[Quellenauszug]
Thüringische Landeszeitung (Gotha)
Thüringer Muslime feiern heute das Ende des Ramadan
Am Samstag geht für Millionen Muslime weltweit der Fastenmonat zu Ende. Auch im Freistaat – nur gibt es hier keine klassische Moschee, in der sie feiern könnten
Wenn am Samstagabend der Neumond am Himmel steht, endet für Muslime der Fastenmonat Ramadan. Millionen von Gläubigen feiern dann das letzte Fastenbrechen des Ramadan, bevor die Sichel des neuen Mondes sichtbar ist und Eidul-Fitr, das Fest des Fastenbrechens, einläutet. Eine volle Mondphase lang haben Gläubige dann bei Tageslicht nicht gegessen und nicht getrunken, sind in sich gekehrt, haben mehr gebetet als im Rest des Jahres.
Auch in Thüringen geht der wohl entbehrungsreichste Monat für Tausende Muslime zu Ende. In den meisten Gemeinden kommen die Gläubigen am Sonntag zum Gebet zusammen, treffen anschließend Freunde und Verwandte, beschenken sich und tafeln festlich gemeinsam – ähnlich wie Christen an Weihnachten. Nur steht Muslimen in Thüringen dafür keine einzige Moschee zur Verfügung, jedenfalls keine im klassischen Sinne mit Minarett und Kuppel. In Erfurt etwa nutzt die sunnitische Gemeinde die Räume einer ehemaligen Gärtnerei, auch die schiitische Gemeinde betet in leer stehenden Gewerberäumen. Andere treffen sich in Privatwohnungen zum Beten.
Dabei gibt es in Thüringen längst mehr als nur eine Handvoll Muslime: Elf islamische Gemeinden gibt es derzeit, zwei weitere sind in Gründung. 2014 lebten schätzungsweise 7000 Muslime im Land, im Zuge der Flüchtlingskrise dürfte sich diese Zahl etwa verdoppelt haben. Die Ahmadiyya-Gemeinde in Erfurt hat keine eigenen Räume.
[/Quellenauszug]
[Datenauszug]
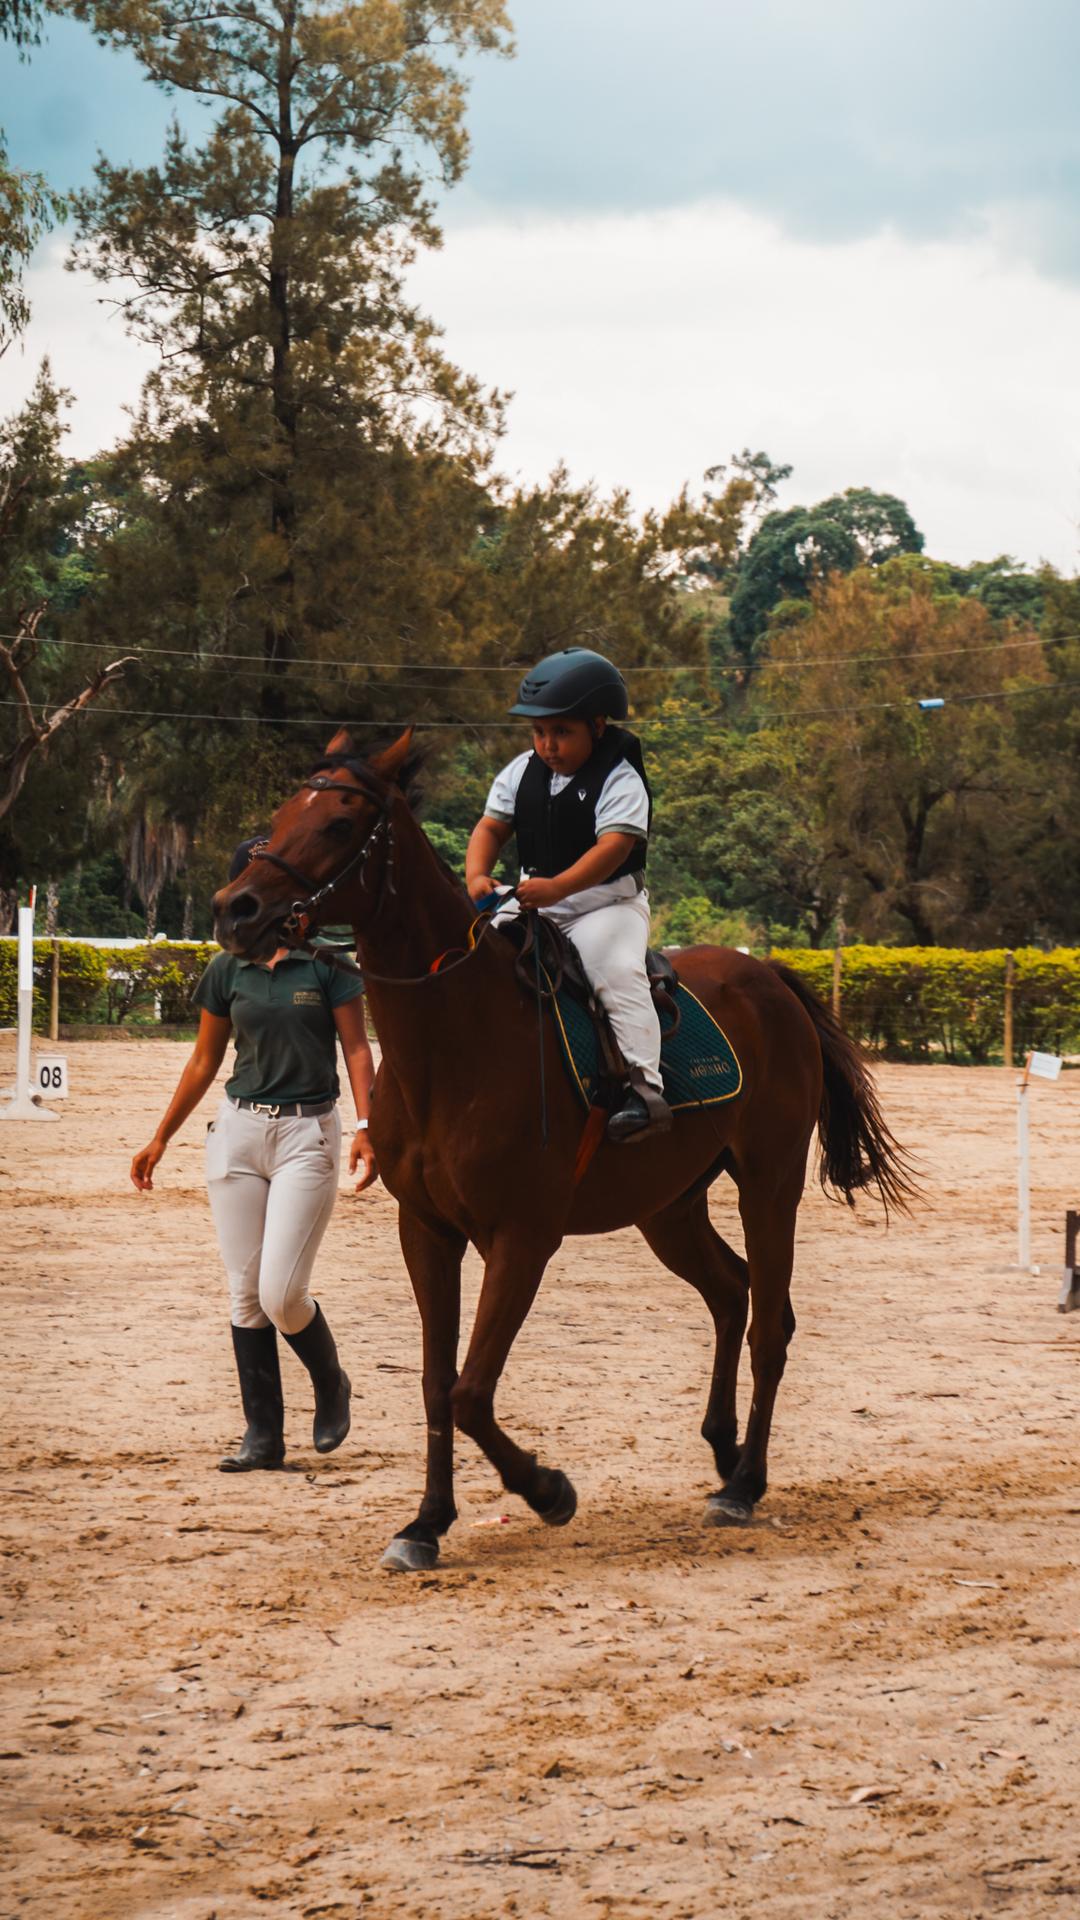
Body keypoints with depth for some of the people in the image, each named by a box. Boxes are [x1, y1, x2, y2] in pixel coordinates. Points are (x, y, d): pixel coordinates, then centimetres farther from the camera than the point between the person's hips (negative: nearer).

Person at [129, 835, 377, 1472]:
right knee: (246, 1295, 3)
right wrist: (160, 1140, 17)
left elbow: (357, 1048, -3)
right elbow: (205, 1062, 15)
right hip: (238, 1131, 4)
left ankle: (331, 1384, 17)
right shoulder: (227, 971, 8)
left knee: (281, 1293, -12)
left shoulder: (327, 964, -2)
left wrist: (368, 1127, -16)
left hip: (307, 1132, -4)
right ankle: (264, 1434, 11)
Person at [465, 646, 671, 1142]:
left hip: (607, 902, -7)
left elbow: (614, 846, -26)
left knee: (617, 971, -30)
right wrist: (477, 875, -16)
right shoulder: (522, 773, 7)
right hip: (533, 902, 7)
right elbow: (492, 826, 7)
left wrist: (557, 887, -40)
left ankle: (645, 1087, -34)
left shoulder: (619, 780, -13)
[/Datenauszug]
[Datenauszug]
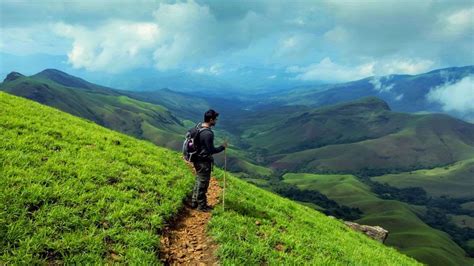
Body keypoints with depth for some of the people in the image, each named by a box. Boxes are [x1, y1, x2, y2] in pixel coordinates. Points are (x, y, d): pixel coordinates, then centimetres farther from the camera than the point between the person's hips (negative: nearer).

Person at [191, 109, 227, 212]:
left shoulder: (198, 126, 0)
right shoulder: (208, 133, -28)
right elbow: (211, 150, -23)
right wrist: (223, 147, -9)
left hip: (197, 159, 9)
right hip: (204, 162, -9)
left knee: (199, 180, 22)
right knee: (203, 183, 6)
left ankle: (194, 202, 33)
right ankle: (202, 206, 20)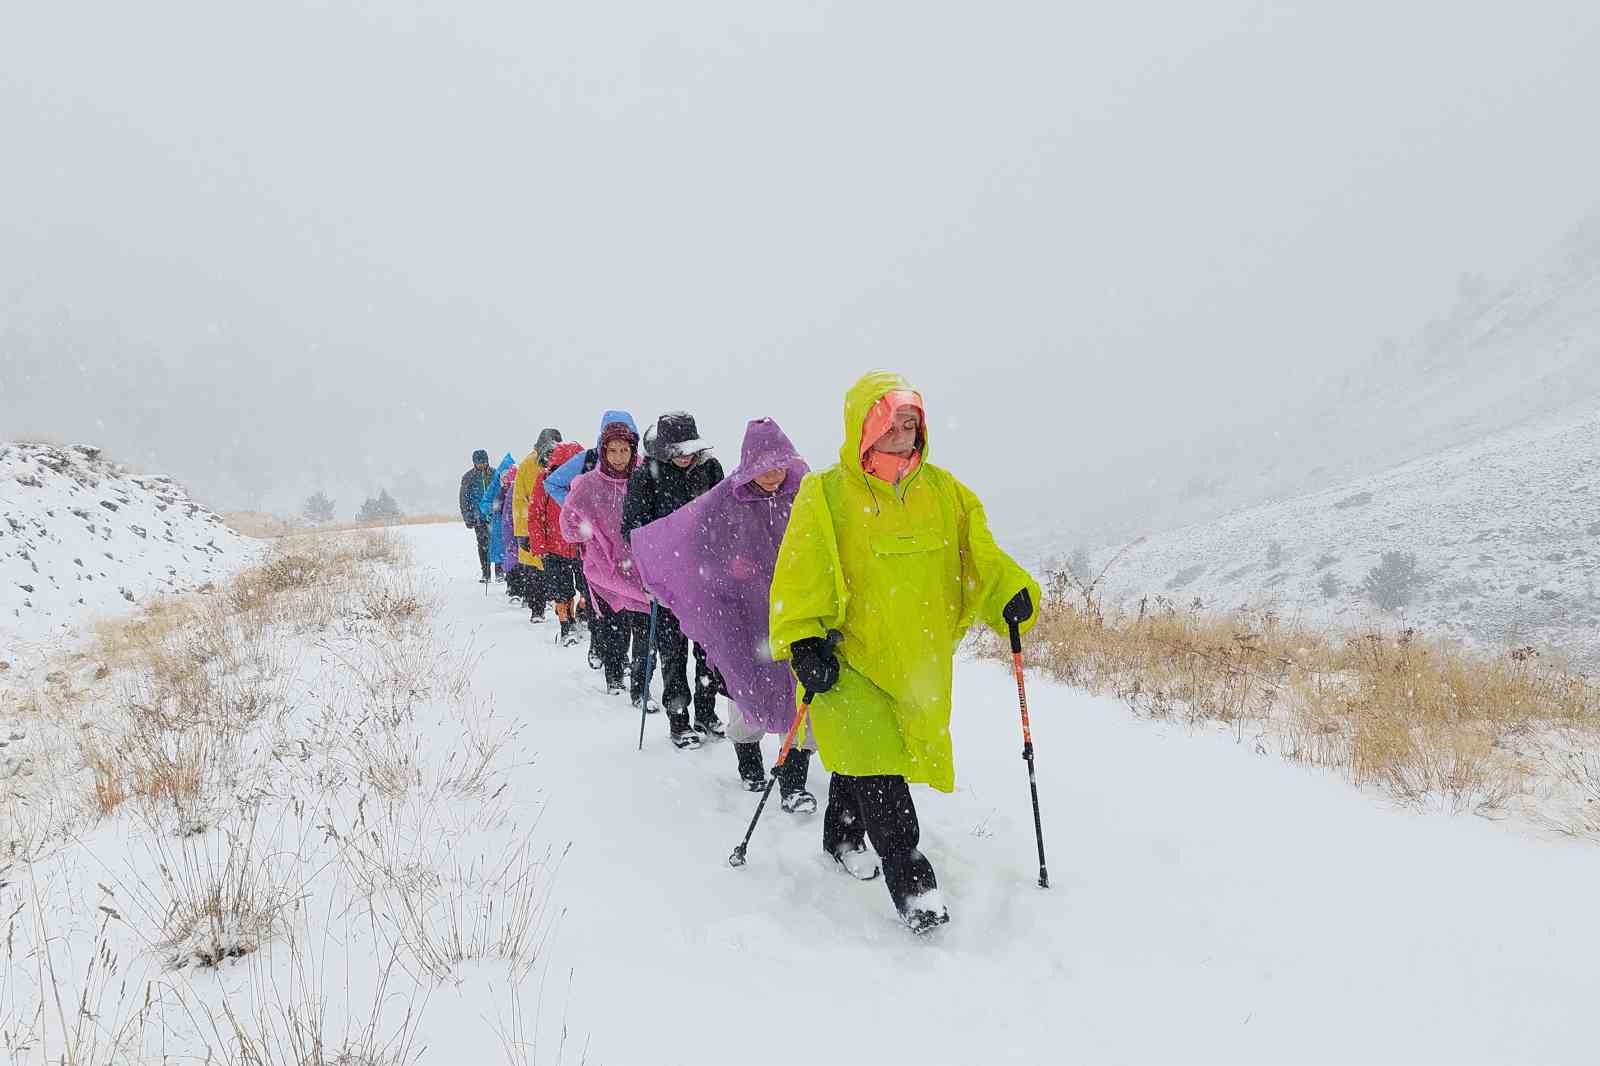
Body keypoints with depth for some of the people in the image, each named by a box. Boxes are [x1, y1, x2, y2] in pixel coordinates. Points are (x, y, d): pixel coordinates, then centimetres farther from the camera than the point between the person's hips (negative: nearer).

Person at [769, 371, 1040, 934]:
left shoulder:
[/Datenauszug]
* Ziel der Übung
Führen Sie den Zeitungsartikel über das Ende des Ramadan in Thüringen im Anschluss an seinen letzten Satz weiter.

* Lösung
Ihr Sprecher, Suleman Malik, kämpft sei Jahren für eine eigene Moschee. Derzeit trifft sich die Gemeinde im Wohnzimmer seiner Eltern zum Beten.
Wegen des Platzmangels kommt sie während des Ramadans nur freitags zum gemeinsamen Fastenbrechen zusammen. 10 bis 15 Gemeindemitglieder essen dann nach Sonnenuntergang gemeinsam, jeder bringt etwas mit. „Hätten wir eine Moschee, würden wir das täglich machen“, sagt Malik. Zum Eidul-Fitr wird dann ein Saal angemietet.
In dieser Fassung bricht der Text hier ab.